Jest lato, susza, woda się kończy, elektrownie ogłaszają stopnie zasilania, ministerstwa proponują aby budżet referendalny przeznaczyć na pomoc rolnictwu, bo zboże wyschło.
Można rzec, że mamy kryzys zbożowy. Podwójny nawet. Jeden spowodowany upalną pogodą i brakiem deszczu, drugi – chciałoby się rzec – z nadmiaru… alkoholu. A to kończy się kacem.
Kika tygodni temu, prowadząc niewielki projekt dla całkiem niemałej marki zderzyłem się (nie po raz pierwszy) z takim zdaniem:
– O! Taki projekt przygotowałem. Zerknij. Może coś takiego byśmy wypuścili?
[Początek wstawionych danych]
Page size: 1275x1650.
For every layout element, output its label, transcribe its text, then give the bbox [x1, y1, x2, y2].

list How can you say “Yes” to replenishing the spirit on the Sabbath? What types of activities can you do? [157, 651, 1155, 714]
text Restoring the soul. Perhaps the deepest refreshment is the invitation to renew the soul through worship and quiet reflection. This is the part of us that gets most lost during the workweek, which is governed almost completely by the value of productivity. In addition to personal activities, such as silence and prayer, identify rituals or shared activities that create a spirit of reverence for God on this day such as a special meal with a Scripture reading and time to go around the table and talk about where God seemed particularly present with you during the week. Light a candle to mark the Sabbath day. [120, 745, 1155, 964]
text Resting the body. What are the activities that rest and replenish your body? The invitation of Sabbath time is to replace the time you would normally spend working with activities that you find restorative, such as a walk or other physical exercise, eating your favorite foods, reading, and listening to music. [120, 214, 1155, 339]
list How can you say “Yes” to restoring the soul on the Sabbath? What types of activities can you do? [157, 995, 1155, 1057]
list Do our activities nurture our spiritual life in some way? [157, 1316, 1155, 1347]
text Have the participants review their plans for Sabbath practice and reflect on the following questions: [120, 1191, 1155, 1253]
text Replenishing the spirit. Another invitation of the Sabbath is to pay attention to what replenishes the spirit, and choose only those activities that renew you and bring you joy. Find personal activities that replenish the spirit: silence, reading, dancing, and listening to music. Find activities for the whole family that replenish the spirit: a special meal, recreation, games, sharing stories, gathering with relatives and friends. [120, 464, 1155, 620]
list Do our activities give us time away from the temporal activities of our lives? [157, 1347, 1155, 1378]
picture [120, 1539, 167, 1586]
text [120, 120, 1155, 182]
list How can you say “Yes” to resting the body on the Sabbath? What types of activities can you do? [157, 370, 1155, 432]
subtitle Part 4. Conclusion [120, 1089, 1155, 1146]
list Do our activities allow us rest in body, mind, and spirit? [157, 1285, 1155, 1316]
Cały pomysł opierał się o świetne, sytuacyjne zdjęcie. Wystarczyło je tylko sprytnie podpisać i komunikat reklamowy był gotowy. Czując co się dzieje i chcąc dyplomatycznie dać prezesowi do zrozumienia, że to podejście nie jest najlepszym pomysłem, delikatnie zapytałem:
– A skąd ta ilustracja?
– Z internetu, a co?
– Sprawdziłeś, kto jest autorem?
– Nie, a po co?
– Bo ktoś je zrobił i ma do niego prawa.
– Jakie prawa? Jest dostępne w internecie, znaczy ktoś go użył, więc można się nim posługiwać.
– Nie można.
– Co? Jak to nie można? A nawet gdyby, to kto to zaważy?
– Prawa autorskie. Proszę, spytaj swoich prawników.
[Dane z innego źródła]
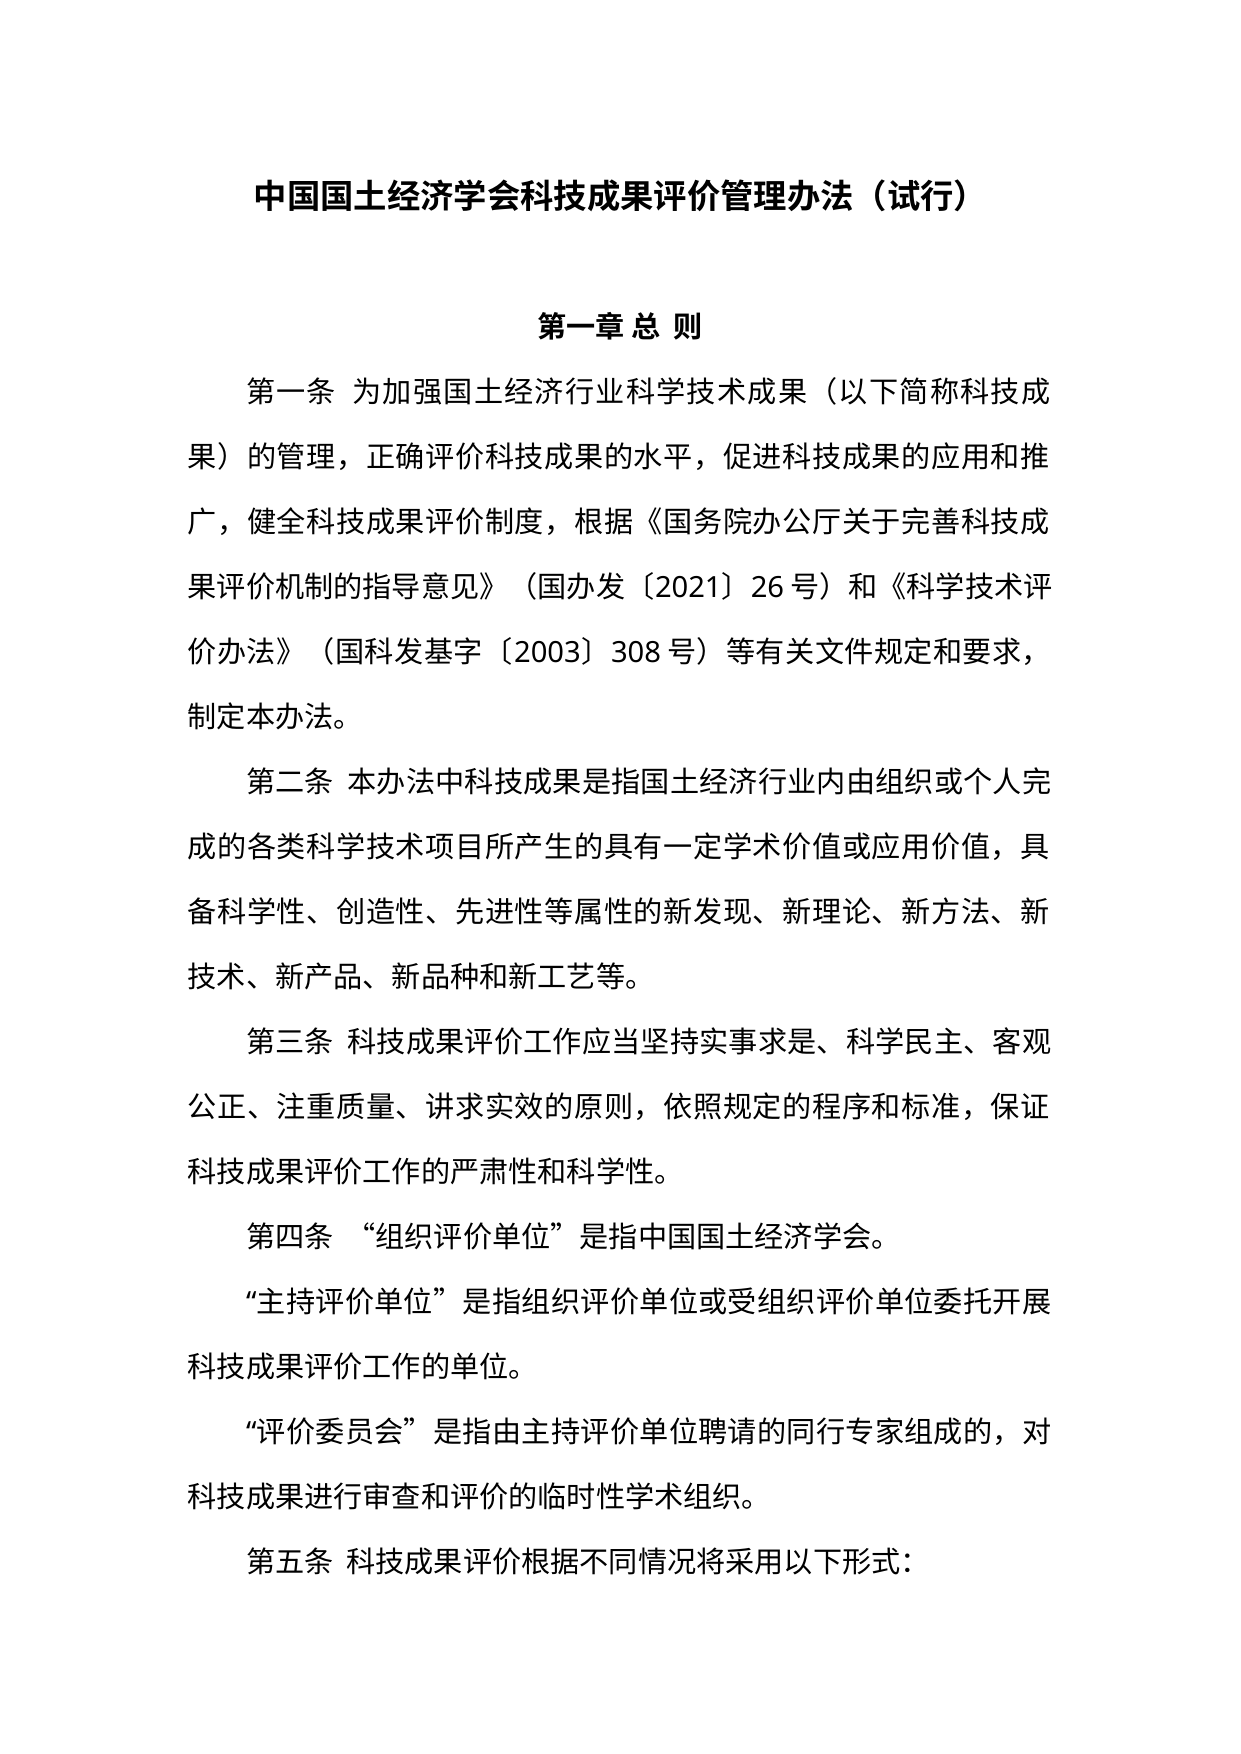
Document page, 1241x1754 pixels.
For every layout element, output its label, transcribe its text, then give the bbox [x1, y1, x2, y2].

– Prawników? Jakbym o wszystko ich pytał to nic bym nie zrobił! Oni są jak urzędnicy, szukają tylko dziury w całym i ciągle mówią czym mi coś grozi. To świetna reklama i taką chcę wyemitować. Powiedz mi co o niej sądzisz, a nie opowiadasz mi tu o jakiś prawach.
– Sądzę, że to bardzo dobry pomysł (naprawdę był dobry), ale zwracam uwagę, że naruszasz czyjeś prawa autorskie. To tak, jakby ktoś posłużył się Twoim zdjęciem w celach reklamowych, lub stworzył identyczny jak Twój produkt i obrandował własnym logo. Zgodziłbyś się na to?
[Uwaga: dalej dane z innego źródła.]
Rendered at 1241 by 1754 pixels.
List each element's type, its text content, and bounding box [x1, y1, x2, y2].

– Nie raz to robili. Jeśli uważasz, że to dobre to to wyprodukujemy.
– …
Komunikacja jednego z wódczanych fanpage’y jest tworzona w nawiązaniu do epoki PRLu. Pojawiają się tam różne zdjęcia – jest Fiat 126p, jest Polonez, są jakieś grafiki. Pod grafikami i zdjęciami dowcipne pointy i zwyczajne podpisy. W większości przypadków bez głębszych poszukiwań trudno stwierdzić skąd brane są zdjęcia i czy ich autorzy otrzymali wynagrodzenie za wykorzystanie. Można je jednak odnaleźć w innych miejscach (i tam już są przeważnie podpisane autorem). Na przykład:
Mało kto, lub nikt nie zwracał na to uwagi dopóki moderator nie zamieścił jednego z bardziej znanych zdjęć z czasu stanu wojennego, z 1982 roku. Co to za zdjęcie, skąd się wzięło, kto jest jego autorem i co przedstawia przeczytacie… wszędzie!
Jak widzicie na powyższym screenie internauci dość szybko zorientowali się jakiego zdjęcia użyto.
Kryzys, skutkujący przeprosinami Polmosu Bielsko-Biała, kajaniem się toruńskiej agencji Project i, jak donoszą niektóre źródła, planowanym zamknięciem agencji, wygenerował tysiące wzmianek o Żytniej. Oczywiście w negatywnym kontekście. Ale brand awareness wzrosło! Żytnia przebiła się do mediów, które nie napisałyby o niej z innego powodu.
Moim zdaniem całość w ogóle przeszłaby niezauważona, gdyby nie bezmyślne użycie ukradzionego (wg. doniesień medialnych i reakcji autora) zdjęcia pochodzącego z czasów stanu wojennego i mającego zgoła inny niż alkoholowy przekaz.
Czy mam prawo być oburzonym? Tak, chociażby dlatego, że pamiętam tamte czasy całkiem nienajgorzej. Ale mam wątpliwości, czy mogę zarzucić moderatorowi nieznajomość historii – to chyba zarzut do szkół… Natomiast niewątpliwie problem leży w bezprawnym posłużeniu się tym zdjęciem.